Saturday 2 June 2012

Are you dealing with a cold fish?

Our Lady of Alice Bhatti, by Mohammed Hanif

Do you know someone who merely shrugs their shoulders when they hear about someone else getting squashed like a bug?  If so, according to lots of research, reading a book that stirs compassion can help.  Our Lady of Alice Bhatti might improve their outlook and warm their heart.
 Alice Bhatti is the motherless daughter of a Christian untouchable in Pakistan, a man so lowly that he is shunned by even the other untouchables.   She lives in a world where women like herself must step modestly and carefully around clogged sewers, both literal and figurative, to keep herself safe from leering eyes,  groping hands, knives being welded, guns being put to head, axes chopping and well born complacent men blaming.   Alice herself is considered ambitious, as she has paid her nursing school tuition with the blood money from her mother’s employer after a fatal accident involving a slip while scrubbing soapy travertine marble stairs.  But Alice wonders “it is not very likely that when you slip on that staircase you’ll also accidentally scratch yourself on your left breast with such violence that those who wash your body will see four parallel sharp gashes drawn with human nails.  It’s also unlikely that during that fall on the staircase you’ll somehow manage to spill someone’s sperm on your thighs.” 

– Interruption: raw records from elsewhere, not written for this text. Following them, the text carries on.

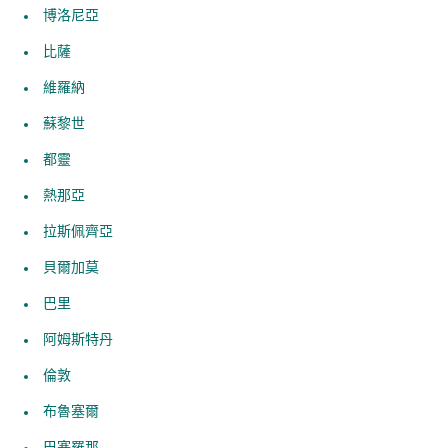
博洛尼亞
比薩
維羅納
蘇黎世
都靈
熱那亞
拉斯佩齊亞
貝爾加莫
巴里
阿姆斯特丹
倫敦
布魯塞爾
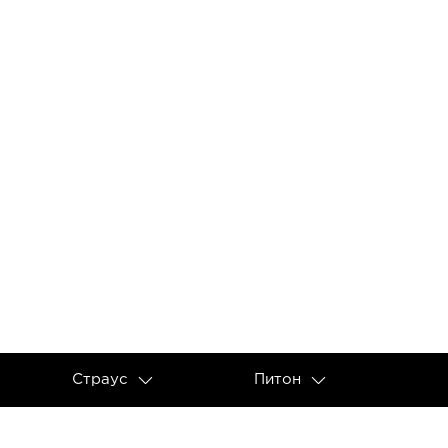
Страус
Питон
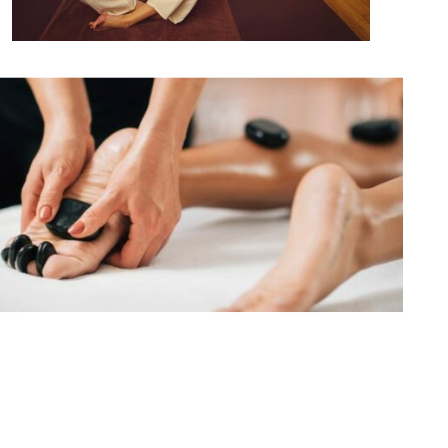
Diplômées et formées, nos praticiennes vous
offriront une gamme très élaborée de massages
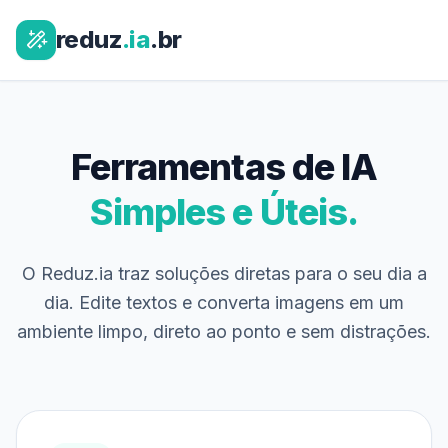
reduz
.ia
.br
Ferramentas de IA
Simples e Úteis.
O Reduz.ia traz soluções diretas para o seu dia a
dia. Edite textos e converta imagens em um
ambiente limpo, direto ao ponto e sem distrações.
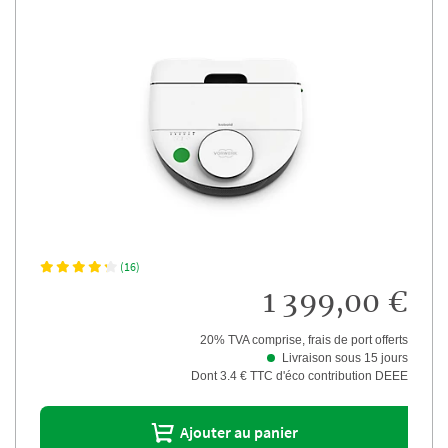
(16)
1 399,00 €
20% TVA comprise, frais de port offerts
Livraison sous 15 jours
Dont 3.4 € TTC d'éco contribution DEEE
Ajouter au panier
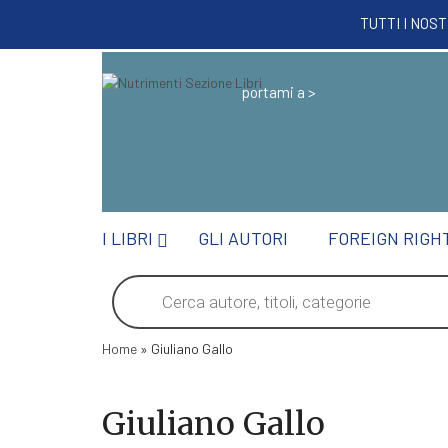
TUTTI I NOS
portami a >
I LIBRI
GLI AUTORI
FOREIGN RIGH
Products
search
Home
»
Giuliano Gallo
Giuliano Gallo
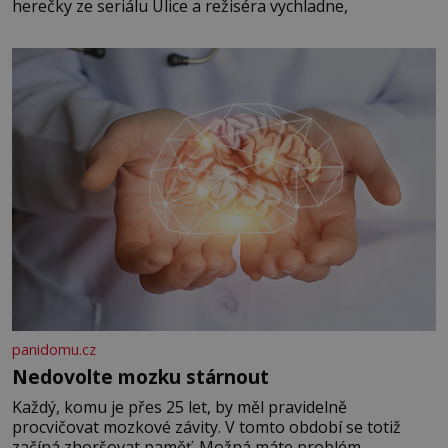
herečky ze seriálu Ulice a režiséra vychladne,
panidomu.cz
Nedovolte mozku stárnout
Každý, komu je přes 25 let, by měl pravidelně
procvičovat mozkové závity. V tomto období se totiž
začíná zhoršovat paměť. Možná máte problém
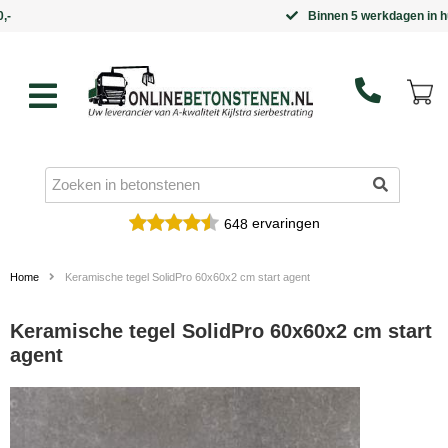
Binnen 5 werkdagen in huis
ervaringen
648
Home
Keramische tegel SolidPro 60x60x2 cm start agent
Keramische tegel SolidPro 60x60x2 cm start
agent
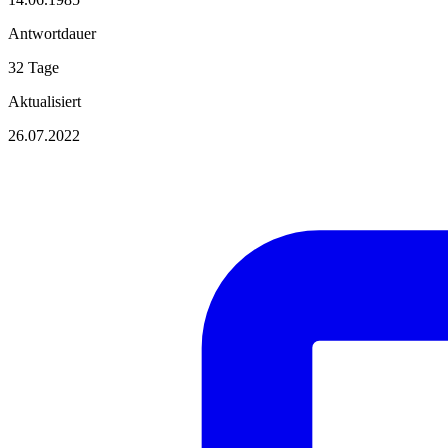
Antwortdauer
32 Tage
Aktualisiert
26.07.2022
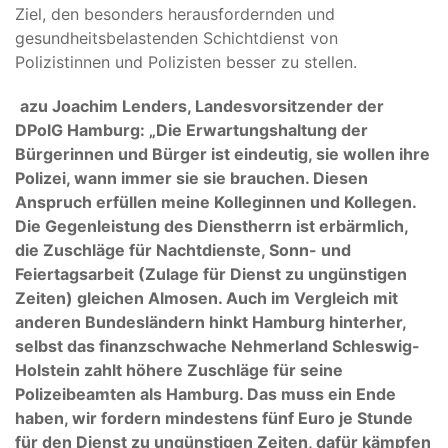
Ziel, den besonders herausfordernden und
gesundheitsbelastenden Schichtdienst von
Polizistinnen und Polizisten besser zu stellen.
azu Joachim Lenders, Landesvorsitzender der
DPolG Hamburg: „Die Erwartungshaltung der
Bürgerinnen und Bürger ist eindeutig, sie wollen ihre
Polizei, wann immer sie sie brauchen. Diesen
Anspruch erfüllen meine Kolleginnen und Kollegen.
Die Gegenleistung des Dienstherrn ist erbärmlich,
die Zuschläge für Nachtdienste, Sonn- und
Feiertagsarbeit (Zulage für Dienst zu ungünstigen
Zeiten) gleichen Almosen. Auch im Vergleich mit
anderen Bundesländern hinkt Hamburg hinterher,
selbst das finanzschwache Nehmerland Schleswig-
Holstein zahlt höhere Zuschläge für seine
Polizeibeamten als Hamburg. Das muss ein Ende
haben, wir fordern mindestens fünf Euro je Stunde
für den Dienst zu ungünstigen Zeiten, dafür kämpfen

 This novel is about the haves and the have nots—a universal theme where through circumstances of birth some are born into astonishing luxury and privilege, and others into starvation and humiliation.  While not all of the privileged characters here are shameless, self-centered and vile, all of the underprivileged in this novel must negotiate and scrabble for the little bit of buttered toast that will prolong a starving relative’s life.  Although Alice is an ex-convict, and knows how to mouth off to an enemy, or slice an unwelcome penis, she is basically an earnest and optimistic young woman who hopes that by studying hard, behaving professionally and living modestly she can avoid the horrors she has seen inflicted on other women.  However, when she meets Teddy Butt, who “…believes that being a lover is something that falls somewhere between paying them and slapping them around”, she seals her fate.
Hanif reminds me of two other South Asian writers, who although they are Indian, express similar themes in a similarly humorous but horrifying tone:  Manu Joseph and  Aravind Adiga.  They present a world so topsy turvy, so loaded with corruption created from complacent well born patriarchs, that the reader can’t help but root for the lowly creatures who must endure beneath them.  Hanif shows us a hospital where doctors (male and privileged) become ethical only when drunk, and police officers (also male and privileged) encourage grievous crimes.   Despite the horrors described in this chaotic hospital in a chaotic neighbourhood in a chaotic country, this excellent book will pull you in and make you want to stay.

 Considering the various research projects involving literature used for human improvement and therapy, this is the type of novel that could stimulate a reader to feel more empathy for the underdog.  If you have an arrogant, glacial and impassive one in your midst, why not try a little experiment, and coax them into reading this?  If you try it, please let us know about your findings!